Assigned task:
Each line of the data below that carries the word "image" needs to be copied.

Records for the exercise:
________________________
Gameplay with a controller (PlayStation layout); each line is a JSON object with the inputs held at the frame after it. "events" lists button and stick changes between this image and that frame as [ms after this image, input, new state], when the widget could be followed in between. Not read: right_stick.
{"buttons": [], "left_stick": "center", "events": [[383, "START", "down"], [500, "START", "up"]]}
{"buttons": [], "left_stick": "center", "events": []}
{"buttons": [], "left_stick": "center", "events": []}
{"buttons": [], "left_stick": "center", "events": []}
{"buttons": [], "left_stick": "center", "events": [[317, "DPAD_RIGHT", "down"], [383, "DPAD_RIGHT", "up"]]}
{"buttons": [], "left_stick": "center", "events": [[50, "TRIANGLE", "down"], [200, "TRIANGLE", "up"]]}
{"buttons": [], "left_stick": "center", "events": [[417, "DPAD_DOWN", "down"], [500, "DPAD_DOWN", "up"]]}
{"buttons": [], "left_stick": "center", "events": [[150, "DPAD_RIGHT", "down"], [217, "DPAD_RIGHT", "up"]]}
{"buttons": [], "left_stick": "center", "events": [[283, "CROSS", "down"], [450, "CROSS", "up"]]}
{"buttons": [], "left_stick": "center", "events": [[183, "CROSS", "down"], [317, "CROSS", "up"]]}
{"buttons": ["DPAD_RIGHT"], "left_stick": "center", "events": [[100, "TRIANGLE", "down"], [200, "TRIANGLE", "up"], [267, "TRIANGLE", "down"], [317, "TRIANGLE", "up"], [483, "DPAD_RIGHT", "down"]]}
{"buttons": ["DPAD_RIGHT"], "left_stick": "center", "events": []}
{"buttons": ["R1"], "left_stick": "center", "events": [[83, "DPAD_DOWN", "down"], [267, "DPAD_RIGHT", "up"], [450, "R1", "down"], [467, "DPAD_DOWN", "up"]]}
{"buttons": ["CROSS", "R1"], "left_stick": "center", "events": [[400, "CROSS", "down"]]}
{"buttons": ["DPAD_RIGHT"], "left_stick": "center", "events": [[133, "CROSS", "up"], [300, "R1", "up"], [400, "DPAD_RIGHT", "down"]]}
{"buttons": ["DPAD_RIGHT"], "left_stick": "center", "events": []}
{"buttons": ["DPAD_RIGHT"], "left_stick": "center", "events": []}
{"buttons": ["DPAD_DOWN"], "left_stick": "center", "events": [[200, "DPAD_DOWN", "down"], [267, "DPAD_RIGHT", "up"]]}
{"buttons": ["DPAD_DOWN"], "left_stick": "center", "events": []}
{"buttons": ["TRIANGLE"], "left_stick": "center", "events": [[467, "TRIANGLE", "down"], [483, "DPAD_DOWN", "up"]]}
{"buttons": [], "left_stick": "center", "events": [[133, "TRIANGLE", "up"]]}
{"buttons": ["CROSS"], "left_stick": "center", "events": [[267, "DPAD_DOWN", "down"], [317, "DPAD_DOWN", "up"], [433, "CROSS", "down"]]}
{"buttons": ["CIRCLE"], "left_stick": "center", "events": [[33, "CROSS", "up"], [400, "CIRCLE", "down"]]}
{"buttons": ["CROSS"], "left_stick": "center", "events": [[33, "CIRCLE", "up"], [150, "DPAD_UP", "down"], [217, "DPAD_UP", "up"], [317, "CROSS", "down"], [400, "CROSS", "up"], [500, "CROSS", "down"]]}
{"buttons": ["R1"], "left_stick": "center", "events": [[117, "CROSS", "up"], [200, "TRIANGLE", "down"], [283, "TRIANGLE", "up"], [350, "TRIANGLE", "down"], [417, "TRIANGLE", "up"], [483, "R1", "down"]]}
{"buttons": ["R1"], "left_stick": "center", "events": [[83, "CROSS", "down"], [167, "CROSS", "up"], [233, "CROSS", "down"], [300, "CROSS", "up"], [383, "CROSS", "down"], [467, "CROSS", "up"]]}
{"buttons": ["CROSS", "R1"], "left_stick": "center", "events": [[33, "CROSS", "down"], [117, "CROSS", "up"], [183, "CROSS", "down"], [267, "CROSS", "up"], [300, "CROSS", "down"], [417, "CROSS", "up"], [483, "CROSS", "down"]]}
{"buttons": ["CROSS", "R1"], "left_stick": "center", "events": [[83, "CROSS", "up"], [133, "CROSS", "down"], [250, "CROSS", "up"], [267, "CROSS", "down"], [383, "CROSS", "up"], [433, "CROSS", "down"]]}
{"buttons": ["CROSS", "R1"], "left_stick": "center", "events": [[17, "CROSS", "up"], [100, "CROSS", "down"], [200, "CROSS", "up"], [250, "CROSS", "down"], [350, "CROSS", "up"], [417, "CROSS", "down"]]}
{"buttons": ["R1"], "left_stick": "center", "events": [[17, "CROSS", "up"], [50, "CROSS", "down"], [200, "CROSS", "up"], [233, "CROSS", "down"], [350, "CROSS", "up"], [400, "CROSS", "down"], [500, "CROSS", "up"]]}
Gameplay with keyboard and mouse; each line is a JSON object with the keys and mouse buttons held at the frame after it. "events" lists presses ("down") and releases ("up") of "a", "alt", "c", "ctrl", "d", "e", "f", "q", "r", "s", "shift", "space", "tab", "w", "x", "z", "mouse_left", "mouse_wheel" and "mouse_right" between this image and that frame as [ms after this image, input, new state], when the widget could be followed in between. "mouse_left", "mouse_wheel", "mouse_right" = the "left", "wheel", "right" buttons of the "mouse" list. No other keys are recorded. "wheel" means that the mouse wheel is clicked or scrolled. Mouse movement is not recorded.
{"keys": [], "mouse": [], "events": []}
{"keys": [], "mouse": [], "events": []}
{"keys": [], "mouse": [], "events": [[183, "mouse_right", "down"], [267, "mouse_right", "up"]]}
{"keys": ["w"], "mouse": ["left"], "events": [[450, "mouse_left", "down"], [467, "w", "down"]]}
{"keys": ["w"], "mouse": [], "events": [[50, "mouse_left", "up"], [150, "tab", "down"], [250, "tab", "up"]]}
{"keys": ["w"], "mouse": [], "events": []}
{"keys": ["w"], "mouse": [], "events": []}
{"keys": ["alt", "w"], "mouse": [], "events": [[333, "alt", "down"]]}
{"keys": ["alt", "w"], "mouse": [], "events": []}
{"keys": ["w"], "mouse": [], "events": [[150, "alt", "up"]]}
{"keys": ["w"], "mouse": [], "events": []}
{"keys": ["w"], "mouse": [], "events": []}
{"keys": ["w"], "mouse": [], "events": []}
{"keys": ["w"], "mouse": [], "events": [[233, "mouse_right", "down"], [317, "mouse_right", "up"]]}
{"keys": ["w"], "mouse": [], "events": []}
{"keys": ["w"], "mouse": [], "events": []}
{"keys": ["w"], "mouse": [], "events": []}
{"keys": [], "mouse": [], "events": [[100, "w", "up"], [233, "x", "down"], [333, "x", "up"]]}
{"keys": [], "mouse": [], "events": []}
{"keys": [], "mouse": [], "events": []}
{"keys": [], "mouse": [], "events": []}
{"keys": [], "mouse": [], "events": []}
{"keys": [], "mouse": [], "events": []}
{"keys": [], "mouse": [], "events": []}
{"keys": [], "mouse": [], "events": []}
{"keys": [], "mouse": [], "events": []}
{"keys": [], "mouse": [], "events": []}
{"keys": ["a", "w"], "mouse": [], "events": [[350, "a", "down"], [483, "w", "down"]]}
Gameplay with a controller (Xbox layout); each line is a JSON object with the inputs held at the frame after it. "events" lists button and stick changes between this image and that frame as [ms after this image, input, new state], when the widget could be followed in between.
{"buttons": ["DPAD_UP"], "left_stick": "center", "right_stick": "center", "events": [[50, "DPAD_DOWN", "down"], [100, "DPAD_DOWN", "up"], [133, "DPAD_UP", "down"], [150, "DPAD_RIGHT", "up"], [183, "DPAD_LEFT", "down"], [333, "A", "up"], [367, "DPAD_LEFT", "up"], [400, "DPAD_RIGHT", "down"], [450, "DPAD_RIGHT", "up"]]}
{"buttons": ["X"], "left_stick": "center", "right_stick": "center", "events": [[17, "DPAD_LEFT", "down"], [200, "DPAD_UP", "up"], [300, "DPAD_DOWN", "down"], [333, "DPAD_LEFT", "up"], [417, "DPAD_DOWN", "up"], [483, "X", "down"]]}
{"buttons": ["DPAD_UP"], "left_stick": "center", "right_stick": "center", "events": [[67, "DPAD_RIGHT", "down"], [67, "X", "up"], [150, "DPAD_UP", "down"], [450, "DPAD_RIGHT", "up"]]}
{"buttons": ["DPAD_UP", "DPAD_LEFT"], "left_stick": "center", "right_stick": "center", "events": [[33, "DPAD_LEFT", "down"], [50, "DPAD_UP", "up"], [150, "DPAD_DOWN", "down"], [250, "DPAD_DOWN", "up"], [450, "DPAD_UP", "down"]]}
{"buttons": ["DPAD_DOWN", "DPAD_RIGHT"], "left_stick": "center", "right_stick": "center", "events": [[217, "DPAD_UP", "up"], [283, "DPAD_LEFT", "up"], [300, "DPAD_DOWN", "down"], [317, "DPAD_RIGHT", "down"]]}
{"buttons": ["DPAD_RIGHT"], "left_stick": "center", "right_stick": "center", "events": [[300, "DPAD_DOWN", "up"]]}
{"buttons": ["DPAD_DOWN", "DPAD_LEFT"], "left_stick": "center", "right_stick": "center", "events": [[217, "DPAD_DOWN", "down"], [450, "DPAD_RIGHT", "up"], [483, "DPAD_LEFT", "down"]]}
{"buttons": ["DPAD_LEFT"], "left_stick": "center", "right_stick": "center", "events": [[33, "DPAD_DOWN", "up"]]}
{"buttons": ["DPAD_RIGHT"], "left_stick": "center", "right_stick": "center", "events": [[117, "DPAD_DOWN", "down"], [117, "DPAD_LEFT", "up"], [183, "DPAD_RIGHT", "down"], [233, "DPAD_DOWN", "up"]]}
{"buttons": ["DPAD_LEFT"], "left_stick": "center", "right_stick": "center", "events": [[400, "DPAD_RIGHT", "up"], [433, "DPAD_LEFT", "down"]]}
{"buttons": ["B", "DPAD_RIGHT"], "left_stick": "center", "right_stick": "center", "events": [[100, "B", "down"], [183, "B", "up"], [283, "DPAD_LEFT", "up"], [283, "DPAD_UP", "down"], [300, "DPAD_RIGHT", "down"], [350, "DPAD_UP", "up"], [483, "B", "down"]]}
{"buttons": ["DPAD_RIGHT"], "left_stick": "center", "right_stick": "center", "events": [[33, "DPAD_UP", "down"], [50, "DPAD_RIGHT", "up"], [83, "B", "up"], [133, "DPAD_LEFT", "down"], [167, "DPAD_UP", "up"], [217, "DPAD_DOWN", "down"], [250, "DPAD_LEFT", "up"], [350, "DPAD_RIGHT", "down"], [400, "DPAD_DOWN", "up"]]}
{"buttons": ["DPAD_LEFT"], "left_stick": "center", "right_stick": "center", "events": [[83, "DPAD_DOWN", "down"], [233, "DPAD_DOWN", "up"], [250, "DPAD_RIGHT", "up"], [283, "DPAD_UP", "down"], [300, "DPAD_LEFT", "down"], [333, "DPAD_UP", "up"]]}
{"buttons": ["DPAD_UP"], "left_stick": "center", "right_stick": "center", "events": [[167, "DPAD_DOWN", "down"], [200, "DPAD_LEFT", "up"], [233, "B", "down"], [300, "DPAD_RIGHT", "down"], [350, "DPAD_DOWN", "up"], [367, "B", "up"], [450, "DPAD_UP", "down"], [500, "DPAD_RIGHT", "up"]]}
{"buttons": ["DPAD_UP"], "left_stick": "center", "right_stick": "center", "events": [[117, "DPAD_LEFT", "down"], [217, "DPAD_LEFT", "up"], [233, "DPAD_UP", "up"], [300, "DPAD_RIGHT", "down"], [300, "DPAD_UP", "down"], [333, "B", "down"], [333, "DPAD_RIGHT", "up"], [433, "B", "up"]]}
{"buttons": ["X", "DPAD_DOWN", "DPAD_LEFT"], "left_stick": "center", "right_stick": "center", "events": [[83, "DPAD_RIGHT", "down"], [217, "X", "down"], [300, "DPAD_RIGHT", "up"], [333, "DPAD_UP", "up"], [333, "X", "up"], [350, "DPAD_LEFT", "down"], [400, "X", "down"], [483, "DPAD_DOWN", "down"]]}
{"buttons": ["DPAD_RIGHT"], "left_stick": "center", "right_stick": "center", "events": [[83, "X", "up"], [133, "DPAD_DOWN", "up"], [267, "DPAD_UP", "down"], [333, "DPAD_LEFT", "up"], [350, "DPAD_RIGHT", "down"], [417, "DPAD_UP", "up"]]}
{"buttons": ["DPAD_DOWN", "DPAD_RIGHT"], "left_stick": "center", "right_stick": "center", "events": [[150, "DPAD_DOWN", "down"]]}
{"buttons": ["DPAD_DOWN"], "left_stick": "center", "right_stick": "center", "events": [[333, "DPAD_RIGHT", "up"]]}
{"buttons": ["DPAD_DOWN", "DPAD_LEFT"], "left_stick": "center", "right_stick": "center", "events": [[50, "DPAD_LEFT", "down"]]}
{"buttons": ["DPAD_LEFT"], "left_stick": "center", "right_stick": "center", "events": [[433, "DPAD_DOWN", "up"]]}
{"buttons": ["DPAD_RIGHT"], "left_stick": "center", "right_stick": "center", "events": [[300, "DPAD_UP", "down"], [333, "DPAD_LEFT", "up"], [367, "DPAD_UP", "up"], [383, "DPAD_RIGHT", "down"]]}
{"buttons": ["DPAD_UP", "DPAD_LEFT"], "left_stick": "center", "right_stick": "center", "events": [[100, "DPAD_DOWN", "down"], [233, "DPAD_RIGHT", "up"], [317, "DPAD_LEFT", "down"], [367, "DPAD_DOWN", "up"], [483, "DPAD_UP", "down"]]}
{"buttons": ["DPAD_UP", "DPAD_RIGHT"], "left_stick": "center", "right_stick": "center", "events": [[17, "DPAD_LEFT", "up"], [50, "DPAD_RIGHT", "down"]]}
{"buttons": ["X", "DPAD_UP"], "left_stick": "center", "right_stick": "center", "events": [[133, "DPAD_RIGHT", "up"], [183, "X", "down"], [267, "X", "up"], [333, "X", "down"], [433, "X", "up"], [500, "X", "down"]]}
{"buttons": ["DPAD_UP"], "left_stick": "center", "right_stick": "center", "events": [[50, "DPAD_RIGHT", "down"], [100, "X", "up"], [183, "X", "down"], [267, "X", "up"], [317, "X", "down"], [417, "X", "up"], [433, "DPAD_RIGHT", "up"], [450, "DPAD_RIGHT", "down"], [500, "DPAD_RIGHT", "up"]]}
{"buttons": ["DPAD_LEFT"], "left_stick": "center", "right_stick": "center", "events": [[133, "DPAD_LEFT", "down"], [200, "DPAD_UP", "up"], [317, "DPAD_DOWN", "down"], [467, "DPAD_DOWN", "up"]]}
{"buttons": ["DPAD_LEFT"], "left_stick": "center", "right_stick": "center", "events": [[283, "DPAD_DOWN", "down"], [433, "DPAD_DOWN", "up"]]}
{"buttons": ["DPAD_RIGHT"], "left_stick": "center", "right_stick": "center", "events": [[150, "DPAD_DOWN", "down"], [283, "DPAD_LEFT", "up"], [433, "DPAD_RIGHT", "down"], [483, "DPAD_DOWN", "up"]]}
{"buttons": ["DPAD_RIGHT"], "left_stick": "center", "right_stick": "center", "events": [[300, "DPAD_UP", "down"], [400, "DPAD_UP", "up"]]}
________________________
Answer for the task:
Gameplay with a controller (PlayStation layout); each line is a JSON object with the inputs held at the frame after it. "events" lists button and stick changes between this image and that frame as [ms after this image, input, new state], when the widget could be followed in between. Not read: right_stick.
Gameplay with keyboard and mouse; each line is a JSON object with the keys and mouse buttons held at the frame after it. "events" lists presses ("down") and releases ("up") of "a", "alt", "c", "ctrl", "d", "e", "f", "q", "r", "s", "shift", "space", "tab", "w", "x", "z", "mouse_left", "mouse_wheel" and "mouse_right" between this image and that frame as [ms after this image, input, new state], when the widget could be followed in between. "mouse_left", "mouse_wheel", "mouse_right" = the "left", "wheel", "right" buttons of the "mouse" list. No other keys are recorded. "wheel" means that the mouse wheel is clicked or scrolled. Mouse movement is not recorded.
Gameplay with a controller (Xbox layout); each line is a JSON object with the inputs held at the frame after it. "events" lists button and stick changes between this image and that frame as [ms after this image, input, new state], when the widget could be followed in between.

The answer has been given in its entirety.